# Exercise:
Can you repeat the material below line for line, leaving out the pictures?

# Data visualization images:
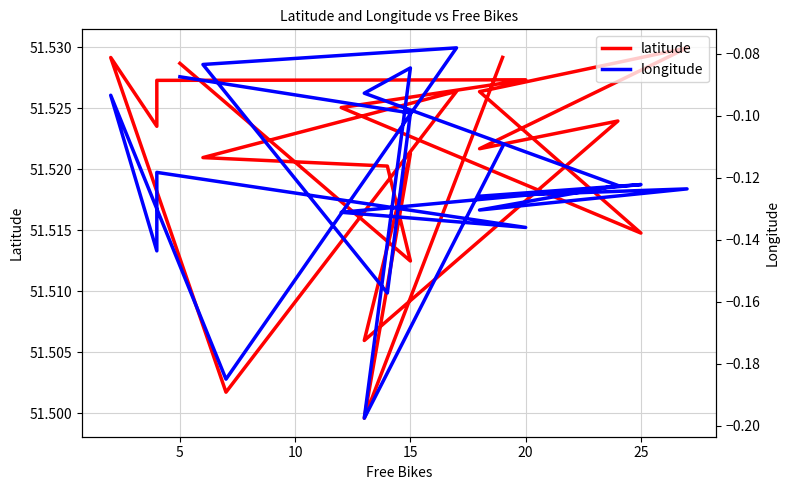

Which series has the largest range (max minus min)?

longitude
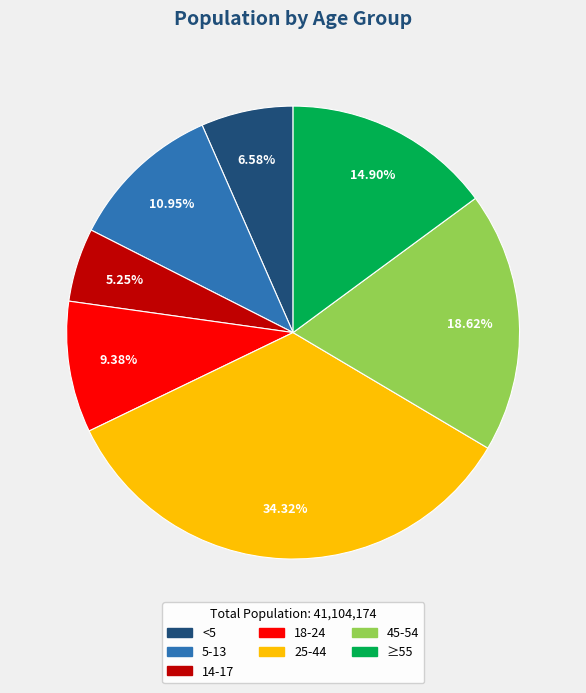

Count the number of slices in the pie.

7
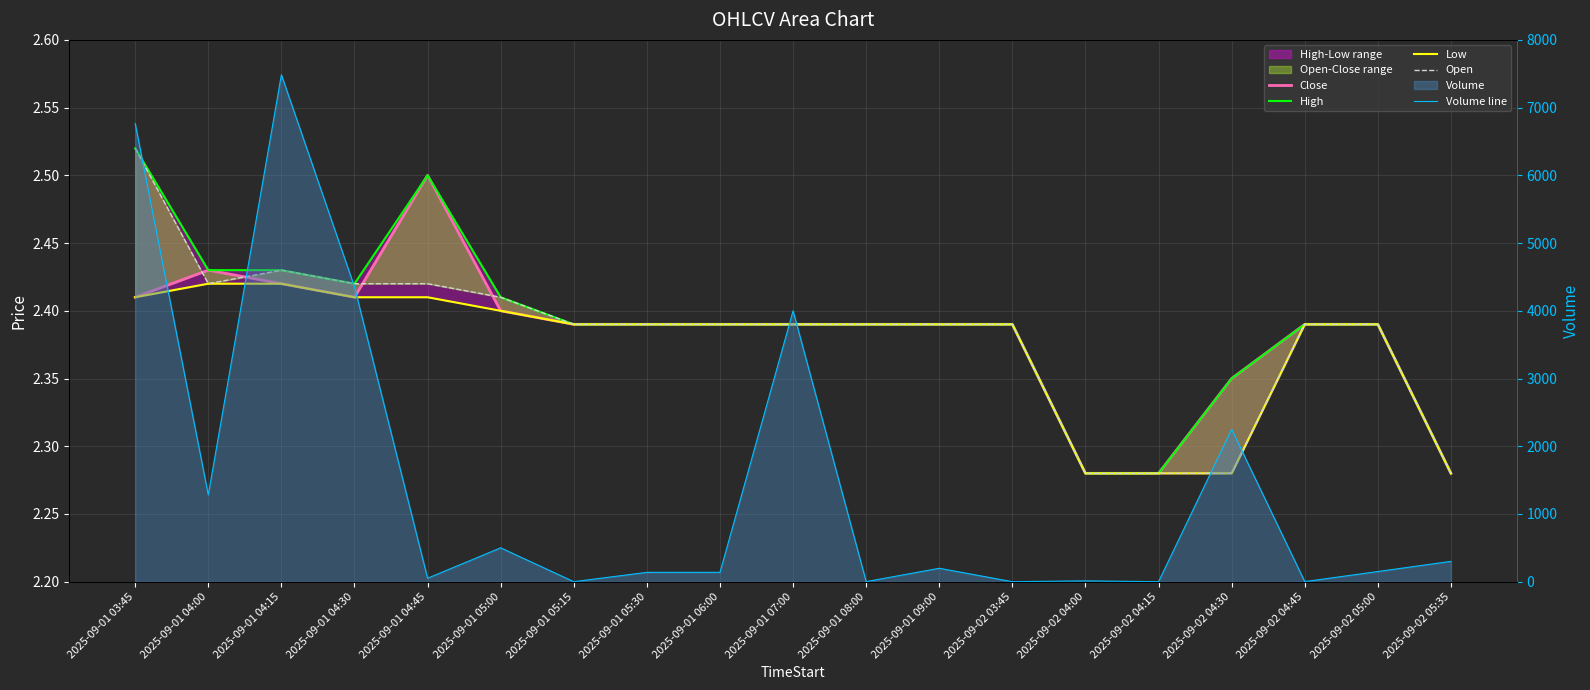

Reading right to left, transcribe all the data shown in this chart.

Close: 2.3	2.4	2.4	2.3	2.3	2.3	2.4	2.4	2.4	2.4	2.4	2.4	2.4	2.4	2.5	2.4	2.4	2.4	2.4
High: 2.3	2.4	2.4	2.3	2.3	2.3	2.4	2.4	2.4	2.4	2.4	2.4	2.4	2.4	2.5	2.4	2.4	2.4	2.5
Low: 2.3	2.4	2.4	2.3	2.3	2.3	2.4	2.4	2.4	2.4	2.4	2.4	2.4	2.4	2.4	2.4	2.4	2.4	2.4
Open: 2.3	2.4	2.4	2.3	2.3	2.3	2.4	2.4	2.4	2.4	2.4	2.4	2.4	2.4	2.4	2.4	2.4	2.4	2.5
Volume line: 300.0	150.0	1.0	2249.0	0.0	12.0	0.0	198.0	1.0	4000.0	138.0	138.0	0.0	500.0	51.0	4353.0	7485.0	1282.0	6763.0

# Solution to this exercise:
Which series has the largest range (max minus min)?

longitude

Count the number of slices in the pie.

7

Reading right to left, transcribe all the data shown in this chart.

Close: 2.3	2.4	2.4	2.3	2.3	2.3	2.4	2.4	2.4	2.4	2.4	2.4	2.4	2.4	2.5	2.4	2.4	2.4	2.4
High: 2.3	2.4	2.4	2.3	2.3	2.3	2.4	2.4	2.4	2.4	2.4	2.4	2.4	2.4	2.5	2.4	2.4	2.4	2.5
Low: 2.3	2.4	2.4	2.3	2.3	2.3	2.4	2.4	2.4	2.4	2.4	2.4	2.4	2.4	2.4	2.4	2.4	2.4	2.4
Open: 2.3	2.4	2.4	2.3	2.3	2.3	2.4	2.4	2.4	2.4	2.4	2.4	2.4	2.4	2.4	2.4	2.4	2.4	2.5
Volume line: 300.0	150.0	1.0	2249.0	0.0	12.0	0.0	198.0	1.0	4000.0	138.0	138.0	0.0	500.0	51.0	4353.0	7485.0	1282.0	6763.0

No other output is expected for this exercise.